When the angels had left them and gone into heaven, the shepherds said to one another, “Let us go now to Bethlehem and see this thing that has taken place, which the Lord has made known to us.” So they went with haste and found Mary and Joseph, and the child lying in the manger. When they saw this, they made known what had been told them about this child; and all who heard it were amazed at what the shepherds told them. But Mary treasured all these words and pondered them in her heart. The shepherds returned, glorifying and praising God for all they had heard and seen, as it had been told them.
Notes on the Lectionary and Liturgical Colors
by the Rev. Susan Blain, Curator for Worship and Liturgical Arts (mailto:email@example.com)
Faith Formation Ministry, Local Church Ministries, United Church of Christ
(Essay based on an article by Laurence Hull Stookey: “Putting Liturgical Colors in their Place” in Calendar: Christ’s Time for the Church ©1996 Abingdon Press.)
The use of colors to differentiate liturgical seasons is a custom in use among some Western churches for hundreds of years. Although the custom of using colors is an ancient one, there has not always been agreement on what the colors should be. The Council of Trent in 1570, a Roman Catholic response to the Reformation, codified the colors for the Roman Catholic Church. When we talk about “traditional” colors today, we usually are referring to that codification. There were four basic colors in that codification: purple (penitence), red (Spirit or Martyrs memorials), green (long season after Pentecost) and white (festivals). Other colors, or no color at all, were acceptable variants in some regions.
The Reformation of course was a watershed for Christian ritual practice. Anglican and Lutheran churches often used some form of liturgical colors; however, the Reformed tradition of churches, where the UCC falls, for the most part did away with the custom of using colors, opting for much more simplicity. During the ecumenical liturgical movement of the mid-20th Century, Protestant churches began to look back at some of the ritual and colorful practices of the past with an eye toward reclaiming them to help give expression to feeling, tone, and imagery underlying the lectionary stories.
Before the Reformation’s iconoclasm, and Trent’s code, practices varied from place to place, often depending on what was available. Indeed, in some places the custom was to organize vestments into practical categories of “best,” “second best,” and “everyday”–not depending on the color at all. For Christmas and Easter the “best” vestments were used, no matter the color! Other, less prominent feasts or Sundays got “second best” or “everyday.”

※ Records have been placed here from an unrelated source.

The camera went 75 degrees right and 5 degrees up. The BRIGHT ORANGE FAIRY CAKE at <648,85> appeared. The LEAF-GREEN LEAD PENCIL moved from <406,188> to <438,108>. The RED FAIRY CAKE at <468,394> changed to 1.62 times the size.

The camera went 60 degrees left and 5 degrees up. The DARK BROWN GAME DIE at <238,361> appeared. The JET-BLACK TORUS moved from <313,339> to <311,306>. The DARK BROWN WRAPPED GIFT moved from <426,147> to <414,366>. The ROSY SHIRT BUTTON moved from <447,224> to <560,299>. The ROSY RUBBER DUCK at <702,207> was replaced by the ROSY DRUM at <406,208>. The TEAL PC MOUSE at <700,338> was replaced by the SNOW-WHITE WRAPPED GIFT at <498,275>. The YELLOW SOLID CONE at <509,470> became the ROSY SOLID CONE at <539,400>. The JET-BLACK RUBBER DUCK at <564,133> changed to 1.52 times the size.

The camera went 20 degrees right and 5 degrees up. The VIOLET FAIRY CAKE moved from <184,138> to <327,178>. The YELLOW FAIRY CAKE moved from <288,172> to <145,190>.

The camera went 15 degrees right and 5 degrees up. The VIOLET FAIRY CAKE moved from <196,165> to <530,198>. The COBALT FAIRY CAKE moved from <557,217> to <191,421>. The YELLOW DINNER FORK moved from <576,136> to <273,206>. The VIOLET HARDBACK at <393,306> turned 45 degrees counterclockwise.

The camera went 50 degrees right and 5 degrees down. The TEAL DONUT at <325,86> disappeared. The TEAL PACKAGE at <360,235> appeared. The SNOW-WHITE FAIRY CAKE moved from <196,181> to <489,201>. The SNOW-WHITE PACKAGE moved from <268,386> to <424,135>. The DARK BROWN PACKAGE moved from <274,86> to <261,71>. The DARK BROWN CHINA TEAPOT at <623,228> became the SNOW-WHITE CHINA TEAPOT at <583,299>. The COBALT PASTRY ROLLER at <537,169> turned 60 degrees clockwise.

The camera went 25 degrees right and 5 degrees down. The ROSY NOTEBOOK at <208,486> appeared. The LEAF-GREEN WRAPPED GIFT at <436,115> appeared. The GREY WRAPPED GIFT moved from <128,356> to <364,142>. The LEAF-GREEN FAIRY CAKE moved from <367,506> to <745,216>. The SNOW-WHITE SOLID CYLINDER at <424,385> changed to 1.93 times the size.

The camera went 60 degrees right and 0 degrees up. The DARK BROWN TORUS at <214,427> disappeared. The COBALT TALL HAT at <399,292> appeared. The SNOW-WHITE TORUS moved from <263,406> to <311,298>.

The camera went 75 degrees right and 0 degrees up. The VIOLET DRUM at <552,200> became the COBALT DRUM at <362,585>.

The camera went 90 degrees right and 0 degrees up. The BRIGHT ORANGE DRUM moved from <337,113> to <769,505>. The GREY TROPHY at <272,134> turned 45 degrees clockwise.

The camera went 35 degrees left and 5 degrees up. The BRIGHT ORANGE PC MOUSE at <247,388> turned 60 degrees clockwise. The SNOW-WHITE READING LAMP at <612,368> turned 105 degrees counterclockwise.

So, here is a challenge to worship planners: Take it upon yourselves to develop and expand the “received” tradition!
Additional note on Advent and Christmas:
The Violet color for Advent is traditionally connected with royalty and penitence. Blue is symbolic of expectation and hope, not only for the birth of Christ, but also for Christ’s return at the end of history. Rose on the third Sunday of Advent, which was Gaudete (Joy), provided a little relief from the somberness of Advent in earlier times. Some Advent wreath sets include a rose candle. White first appears on Christmas Eve and may be continued through the Sunday after Christmas, Epiphany, and the Sunday after Epiphany (celebrated by many as the Baptism of Christ) to show that all of these events are related in the incarnation of Jesus Christ. White is also used for Easter and Sundays following. (Some traditions use Gold or both for Christmas and Easter.)